Schneider has long supported the anti-vaccine cause, including fighting against California bill AB 2109, which made obtaining a vaccine exemption more difficult—by requiring consultation with an actual medical professional. He has also lent his voice to the Canary Party, an anti-vaccine organization whose stunningly misinformed propaganda video, narrated by Schneider, was screened at a legislative briefing on Capitol Hill last year.

Paul Offit on the Anti-Vaccine Epidemic

Pediatrician Paul A. Offit, winner of the CFI/CSI 2013 Balles Award in Critical Thinking, took to the Wall Street Journal today to warn of the current anti-vaccination epidemic and surging diseases that have resulted:

We simply don’t fear these diseases anymore. My parents’ generation—children of the 1920s and 1930s—needed no convincing to vaccinate their children. They saw that whooping cough could kill as many as 8,000 babies a year. You didn’t have to convince my generation—children of the 1950s and 1960s—to vaccinate our children. We had many of these diseases, like measles, mumps, rubella and chickenpox. But young parents today don’t see the effects of vaccine-preventable diseases and they didn’t grow up with them. For them, vaccination has become an act of faith.

Perhaps most upsetting was a recent study out of Seattle Children’s Hospital and the University of Washington. Researchers wanted to see whether the whooping cough epidemic of 2012 had inspired more people to vaccinate their children. So they studied rates of whooping cough immunization before, during and after the epidemic. No difference. One can only conclude that the outbreak hadn’t been large enough or frightening enough to change behavior—that not enough children had died.

Because we’re unwilling to learn from history, we are starting to relive it. And children are the victims of our ignorance.

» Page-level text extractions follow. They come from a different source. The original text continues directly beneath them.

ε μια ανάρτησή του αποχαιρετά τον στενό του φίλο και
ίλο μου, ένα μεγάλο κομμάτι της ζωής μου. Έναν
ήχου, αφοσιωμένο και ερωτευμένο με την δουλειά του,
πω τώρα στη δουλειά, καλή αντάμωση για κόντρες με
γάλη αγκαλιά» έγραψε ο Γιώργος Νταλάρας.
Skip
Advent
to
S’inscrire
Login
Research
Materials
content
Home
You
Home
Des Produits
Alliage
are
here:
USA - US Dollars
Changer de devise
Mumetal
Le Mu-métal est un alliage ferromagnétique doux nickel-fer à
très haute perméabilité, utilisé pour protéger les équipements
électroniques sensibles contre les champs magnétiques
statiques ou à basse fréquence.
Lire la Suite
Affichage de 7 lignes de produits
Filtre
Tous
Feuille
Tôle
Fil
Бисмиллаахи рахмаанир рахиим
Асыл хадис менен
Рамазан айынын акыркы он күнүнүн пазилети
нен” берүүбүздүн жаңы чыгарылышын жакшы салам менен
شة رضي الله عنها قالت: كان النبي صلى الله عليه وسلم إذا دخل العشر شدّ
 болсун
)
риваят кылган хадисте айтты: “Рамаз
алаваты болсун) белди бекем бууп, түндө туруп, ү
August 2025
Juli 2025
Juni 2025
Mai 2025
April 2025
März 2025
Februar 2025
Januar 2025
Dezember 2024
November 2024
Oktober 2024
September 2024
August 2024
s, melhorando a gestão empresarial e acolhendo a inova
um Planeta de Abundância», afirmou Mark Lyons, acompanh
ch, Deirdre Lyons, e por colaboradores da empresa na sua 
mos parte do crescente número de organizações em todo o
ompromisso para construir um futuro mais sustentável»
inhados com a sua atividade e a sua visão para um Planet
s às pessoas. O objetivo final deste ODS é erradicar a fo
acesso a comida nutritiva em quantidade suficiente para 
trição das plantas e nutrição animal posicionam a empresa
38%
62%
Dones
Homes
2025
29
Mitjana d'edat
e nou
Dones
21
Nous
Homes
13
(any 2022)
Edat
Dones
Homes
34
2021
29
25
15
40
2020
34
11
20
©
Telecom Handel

Anti-Vaccination Beliefs Are Contagious Like a Disease

Anti-vaccination beliefs are contagious like a disease, argues Malia Jones and Alison Buttenheim in the Washington Post:

How do these clusters of exempted kids form? We think that the idea of vaccines being unsafe or ineffective or unnecessary spreads—like a disease itself—from person to person within social networks.  Parents talk to their friends, other parents at their child’s school, and to their neighbors.  Normal social processes produce clusters of vaccine refusers in the social landscape.  When it’s time to enroll in school, like-minded parents are drawn to certain schools—and this is especially pronounced when parents have the resources to be choosy about their child’s education.  Soon, there are schools and communities where vaccine refusal is not an anomaly; it is the norm.


“Measles is Back: A Mother’s Warning”

Retelling the story of her own son’s near death from measles encephalitis in the Los Angeles Times, Margaret Harmon gives a warning:

It’s highly likely that the few doctors fueling the anti-vaccine movement — bucking the vast majority of their peers — have never seen a case of measles encephalitis. They haven’t had to, thanks to those who vaccinate. But do parents who choose not to vaccinate understand that they may be giving deadly diseases the chance to regain footholds? And it won’t just be their children who pay the price. In epidemics, even vaccinated children can fall ill. And outbreaks give bacteria and viruses the chance to evolve to beat vaccines and treatments.

In the first eight months of this year, there were 18 measles outbreaks in the United States and nearly 600 cases of measles. That’s nearly three times more cases than in any year since 2001, according to statistics kept by the Centers for Disease Control and Prevention.

When I read about a child fighting measles here — where we once were safe — I feel that heartbreaking weight of a beautiful brown-eyed toddler not breathing, blue, on my lap.